All available germplasm were requested from USDA cooperators for C. maxima (534), C. moschata (314), and C. pepo (829) respectively. Seeds were planted in 50-cell trays and two 3/4 inch punches of tissue (approximately 80-150 mg) was sampled from the first true leaf of each seedling. DNA was extracted using Omega Mag-Bind Plant DNA DS kits (M1130, Omega Bio-Tek, Norcross, GA) and quantified using Quant-iT PicoGreen dsDNA Kit (Invitrogen, Carlsbad, CA). Purified DNA was shipped to Cornell’s Genomic Diversity Facility for GBS library preparation using protocols optimized for each species. Libraries were sequenced at either 96, 192, or 384-plex on the HiSeq 2500 (Illumina Inc., USA) with single-end mode and a read length of 101 bp.

Variant Calling and Filtering

SNP calling was conducted using the TASSEL-GBS V5 pipeline [21]. Tags produced by this pipeline were aligned using the default settings of the BWA aligner [22]. Raw variants were filtered using VCFtools [23]. Before filtering SNPs, samples with a total read depth of \(\geq 2\) standard deviations below the mean of all samples were removed before further analysis. Settings for filtering SNPs were as follows, minor allele frequency (MAF) \(\geq 0.01\), missingness \(\leq 0.5\), and biallelic. Three outlier genotypes were found in an initial PCA analysis of the C. maxima data and were removed, as they were likely not C. maxima. Variants were further filtered for specific uses as described below.

• [APPLY WHAT YOU READ]:
a) Reproduce word for word the part of the Cucurbita genotyping methods that opens with the words containing "SNP calling was" and closes with "as described below.".
b) In the Cucurbita genotyping methods, how many C. pepo germplasm accessions were requested from USDA cooperators?

• [DATA EXTRACTS]:
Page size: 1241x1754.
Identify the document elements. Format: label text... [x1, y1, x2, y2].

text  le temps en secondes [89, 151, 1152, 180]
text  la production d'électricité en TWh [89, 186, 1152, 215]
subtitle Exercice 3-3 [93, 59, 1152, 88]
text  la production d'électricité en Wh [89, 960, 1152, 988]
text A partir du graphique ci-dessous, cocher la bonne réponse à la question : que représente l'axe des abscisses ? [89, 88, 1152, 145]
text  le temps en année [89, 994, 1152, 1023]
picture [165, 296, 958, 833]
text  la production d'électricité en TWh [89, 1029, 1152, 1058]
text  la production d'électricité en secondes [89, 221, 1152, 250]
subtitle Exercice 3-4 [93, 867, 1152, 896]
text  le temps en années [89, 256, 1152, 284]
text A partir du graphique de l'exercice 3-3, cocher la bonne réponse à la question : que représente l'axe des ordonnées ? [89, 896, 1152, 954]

• [ANSWERS GIVEN]:
a)
SNP calling was conducted using the TASSEL-GBS V5 pipeline [21]. Tags produced by this pipeline were aligned using the default settings of the BWA aligner [22]. Raw variants were filtered using VCFtools [23]. Before filtering SNPs, samples with a total read depth of \(\geq 2\) standard deviations below the mean of all samples were removed before further analysis. Settings for filtering SNPs were as follows, minor allele frequency (MAF) \(\geq 0.01\), missingness \(\leq 0.5\), and biallelic. Three outlier genotypes were found in an initial PCA analysis of the C. maxima data and were removed, as they were likely not C. maxima. Variants were further filtered for specific uses as described below.

b) 829